## Records supplied
-.-.-

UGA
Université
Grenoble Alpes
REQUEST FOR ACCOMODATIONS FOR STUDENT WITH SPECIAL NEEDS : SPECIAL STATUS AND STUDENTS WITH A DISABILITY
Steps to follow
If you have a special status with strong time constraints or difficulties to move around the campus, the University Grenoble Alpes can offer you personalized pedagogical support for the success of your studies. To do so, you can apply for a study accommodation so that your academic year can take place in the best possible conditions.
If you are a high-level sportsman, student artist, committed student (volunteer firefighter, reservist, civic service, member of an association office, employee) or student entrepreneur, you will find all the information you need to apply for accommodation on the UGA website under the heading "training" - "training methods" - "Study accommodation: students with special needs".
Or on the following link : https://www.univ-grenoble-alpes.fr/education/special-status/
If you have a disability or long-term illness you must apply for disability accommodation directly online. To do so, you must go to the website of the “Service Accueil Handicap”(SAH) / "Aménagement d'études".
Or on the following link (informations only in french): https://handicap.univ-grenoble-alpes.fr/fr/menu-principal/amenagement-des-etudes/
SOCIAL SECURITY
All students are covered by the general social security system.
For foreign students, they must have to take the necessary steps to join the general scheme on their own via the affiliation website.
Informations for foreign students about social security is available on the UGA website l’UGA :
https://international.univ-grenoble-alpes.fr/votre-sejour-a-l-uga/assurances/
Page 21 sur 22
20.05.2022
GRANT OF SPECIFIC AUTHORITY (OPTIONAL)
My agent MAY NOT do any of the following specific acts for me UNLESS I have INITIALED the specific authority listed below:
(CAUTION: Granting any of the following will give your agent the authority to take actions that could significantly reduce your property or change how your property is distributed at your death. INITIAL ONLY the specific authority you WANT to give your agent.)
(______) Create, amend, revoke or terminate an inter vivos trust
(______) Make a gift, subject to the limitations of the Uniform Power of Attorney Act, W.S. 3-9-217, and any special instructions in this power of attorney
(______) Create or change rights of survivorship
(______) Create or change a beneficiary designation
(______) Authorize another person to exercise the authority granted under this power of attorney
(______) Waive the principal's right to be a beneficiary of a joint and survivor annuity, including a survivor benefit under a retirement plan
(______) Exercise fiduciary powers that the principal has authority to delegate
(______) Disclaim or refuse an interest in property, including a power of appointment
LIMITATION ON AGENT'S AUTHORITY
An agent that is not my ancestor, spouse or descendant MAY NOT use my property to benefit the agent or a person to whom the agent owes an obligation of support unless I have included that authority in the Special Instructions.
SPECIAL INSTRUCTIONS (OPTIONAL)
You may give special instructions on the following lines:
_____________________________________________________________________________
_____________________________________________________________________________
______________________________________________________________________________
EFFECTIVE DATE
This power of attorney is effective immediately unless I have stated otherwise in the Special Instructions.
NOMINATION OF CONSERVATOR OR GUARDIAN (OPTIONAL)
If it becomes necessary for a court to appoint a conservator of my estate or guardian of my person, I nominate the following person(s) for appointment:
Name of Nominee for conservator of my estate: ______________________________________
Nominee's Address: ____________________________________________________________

-.-.-

## Task requirements
Could you restate the listing above word for word, leaving nothing out?

## Result for this exercise
UGA
Université
Grenoble Alpes
REQUEST FOR ACCOMODATIONS FOR STUDENT WITH SPECIAL NEEDS : SPECIAL STATUS AND STUDENTS WITH A DISABILITY
Steps to follow
If you have a special status with strong time constraints or difficulties to move around the campus, the University Grenoble Alpes can offer you personalized pedagogical support for the success of your studies. To do so, you can apply for a study accommodation so that your academic year can take place in the best possible conditions.
If you are a high-level sportsman, student artist, committed student (volunteer firefighter, reservist, civic service, member of an association office, employee) or student entrepreneur, you will find all the information you need to apply for accommodation on the UGA website under the heading "training" - "training methods" - "Study accommodation: students with special needs".
Or on the following link : https://www.univ-grenoble-alpes.fr/education/special-status/
If you have a disability or long-term illness you must apply for disability accommodation directly online. To do so, you must go to the website of the “Service Accueil Handicap”(SAH) / "Aménagement d'études".
Or on the following link (informations only in french): https://handicap.univ-grenoble-alpes.fr/fr/menu-principal/amenagement-des-etudes/
SOCIAL SECURITY
All students are covered by the general social security system.
For foreign students, they must have to take the necessary steps to join the general scheme on their own via the affiliation website.
Informations for foreign students about social security is available on the UGA website l’UGA :
https://international.univ-grenoble-alpes.fr/votre-sejour-a-l-uga/assurances/
Page 21 sur 22
20.05.2022
GRANT OF SPECIFIC AUTHORITY (OPTIONAL)
My agent MAY NOT do any of the following specific acts for me UNLESS I have INITIALED the specific authority listed below:
(CAUTION: Granting any of the following will give your agent the authority to take actions that could significantly reduce your property or change how your property is distributed at your death. INITIAL ONLY the specific authority you WANT to give your agent.)
(______) Create, amend, revoke or terminate an inter vivos trust
(______) Make a gift, subject to the limitations of the Uniform Power of Attorney Act, W.S. 3-9-217, and any special instructions in this power of attorney
(______) Create or change rights of survivorship
(______) Create or change a beneficiary designation
(______) Authorize another person to exercise the authority granted under this power of attorney
(______) Waive the principal's right to be a beneficiary of a joint and survivor annuity, including a survivor benefit under a retirement plan
(______) Exercise fiduciary powers that the principal has authority to delegate
(______) Disclaim or refuse an interest in property, including a power of appointment
LIMITATION ON AGENT'S AUTHORITY
An agent that is not my ancestor, spouse or descendant MAY NOT use my property to benefit the agent or a person to whom the agent owes an obligation of support unless I have included that authority in the Special Instructions.
SPECIAL INSTRUCTIONS (OPTIONAL)
You may give special instructions on the following lines:
_____________________________________________________________________________
_____________________________________________________________________________
______________________________________________________________________________
EFFECTIVE DATE
This power of attorney is effective immediately unless I have stated otherwise in the Special Instructions.
NOMINATION OF CONSERVATOR OR GUARDIAN (OPTIONAL)
If it becomes necessary for a court to appoint a conservator of my estate or guardian of my person, I nominate the following person(s) for appointment:
Name of Nominee for conservator of my estate: ______________________________________
Nominee's Address: ____________________________________________________________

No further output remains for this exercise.